### [할 일]
아래 줄들을 한 줄에 문자열 하나씩 대응하는 JSON 목록으로 바꿔 줄 수 있나요? 빈 줄과 그림은 답에서 빼 주세요.

----- 데이터 기록

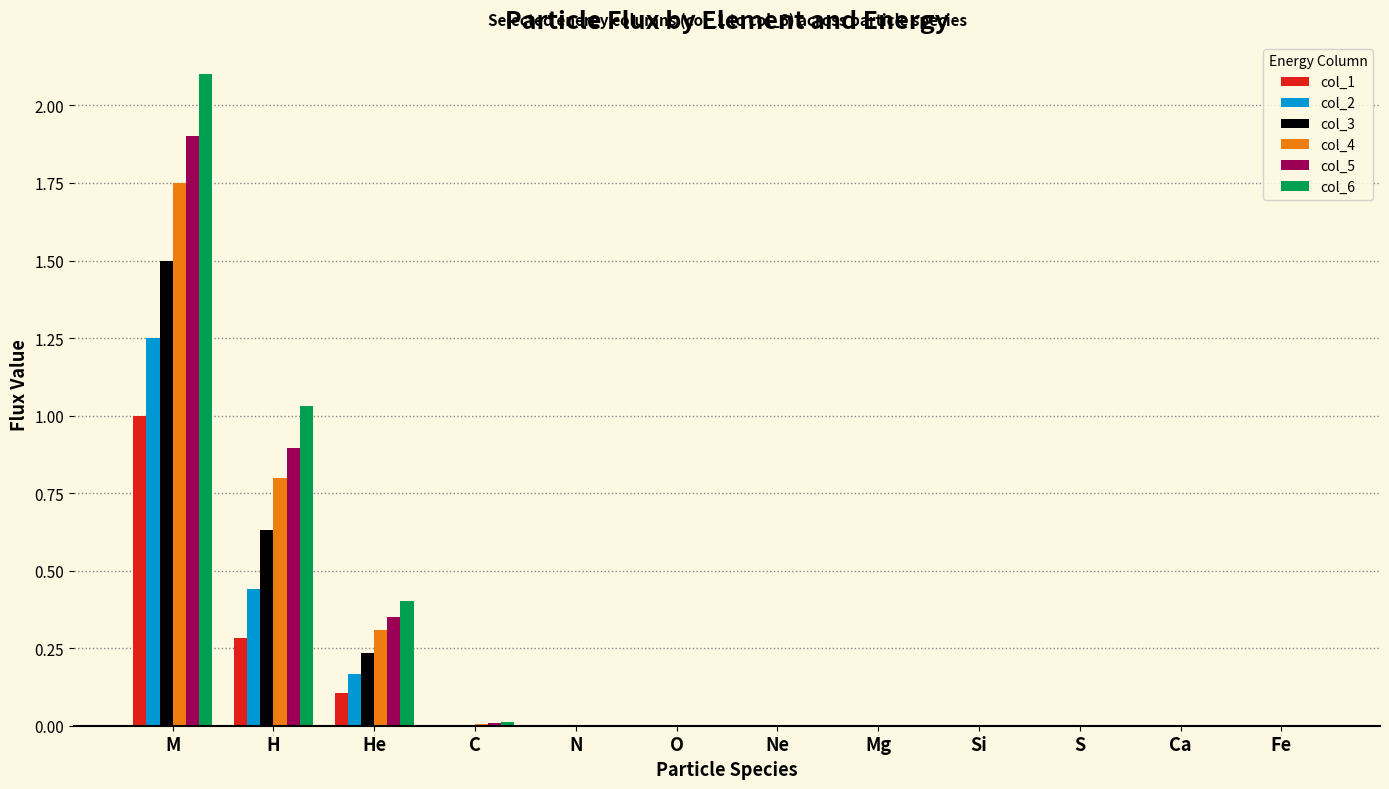

Which series has the largest total across all categories?

col_6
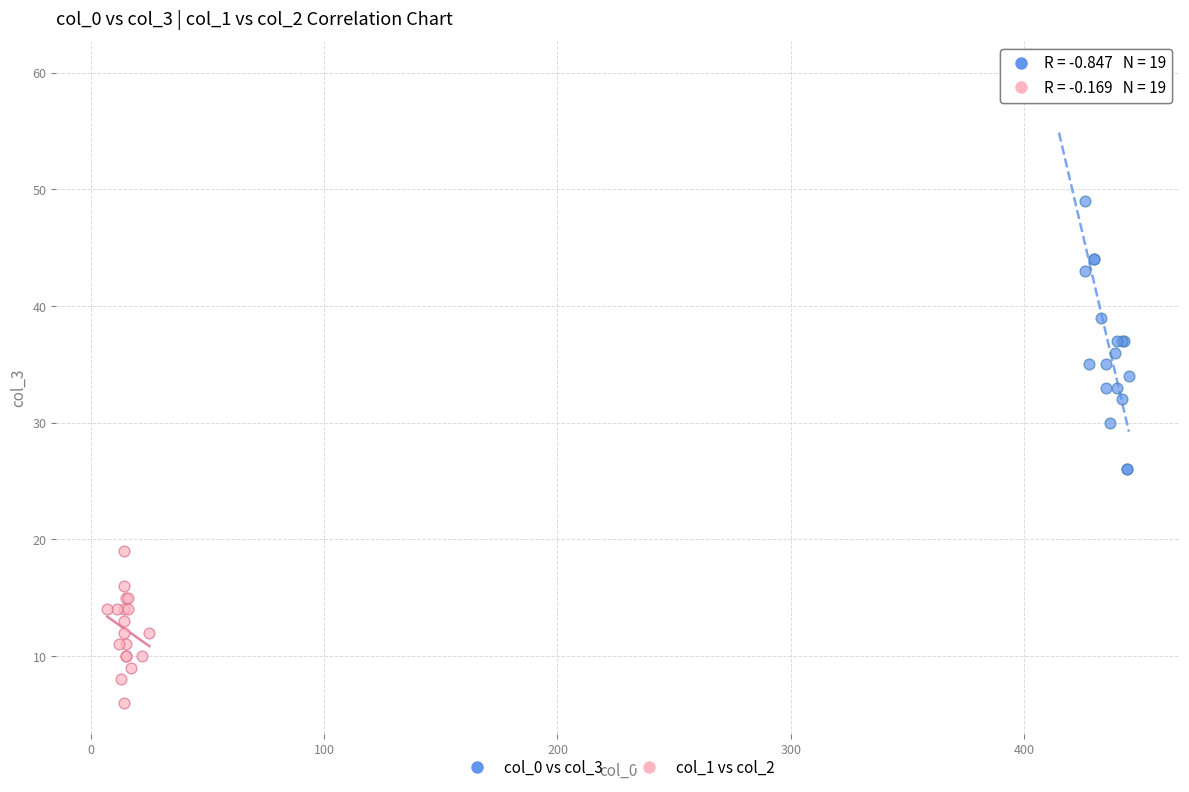

Which series contains the lowest Y value?

col_1 vs col_2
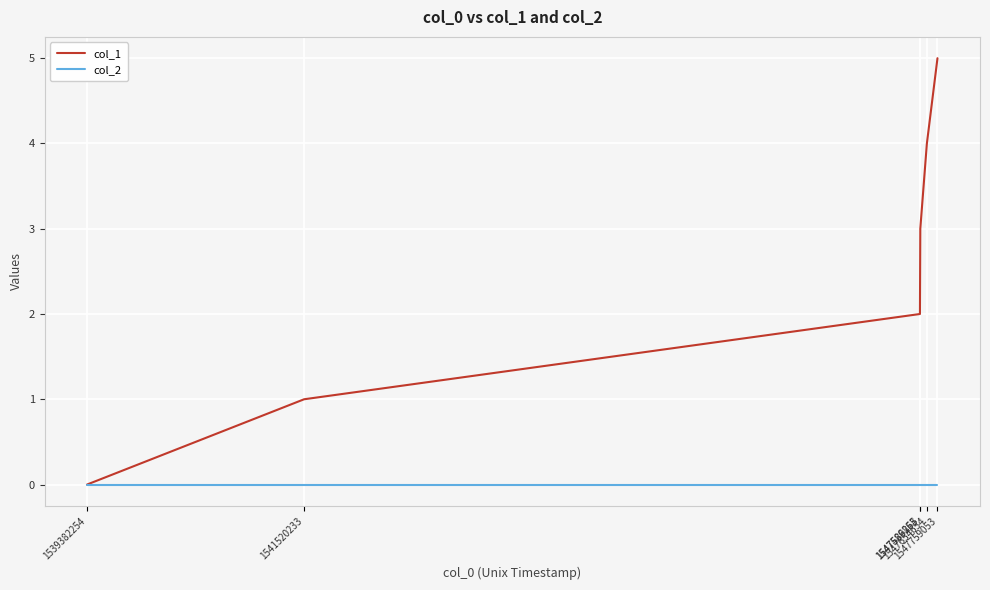

Reading right to left, extract all data points from this chart.

col_1: 1547759053=5	1547654654=4	1547589853=3	1547586265=2	1541520233=1	1539382254=0
col_2: 1547759053=0	1547654654=0	1547589853=0	1547586265=0	1541520233=0	1539382254=0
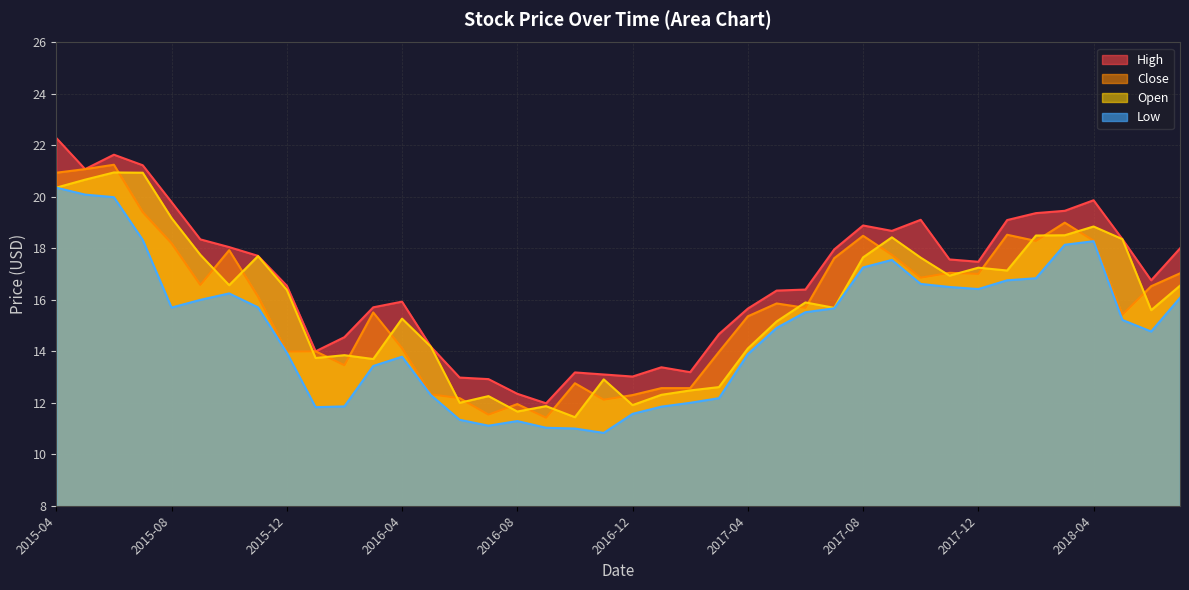

Between 2015-10 and 2016-10, which series saw the biggest shift?

Low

----------

### [풀이 결과]
[
  "Which series has the largest total across all categories?",
  "col_6",
  "Which series contains the lowest Y value?",
  "col_1 vs col_2",
  "Reading right to left, extract all data points from this chart.",
  "col_1: 1547759053=5\t1547654654=4\t1547589853=3\t1547586265=2\t1541520233=1\t1539382254=0",
  "col_2: 1547759053=0\t1547654654=0\t1547589853=0\t1547586265=0\t1541520233=0\t1539382254=0",
  "Between 2015-10 and 2016-10, which series saw the biggest shift?",
  "Low"
]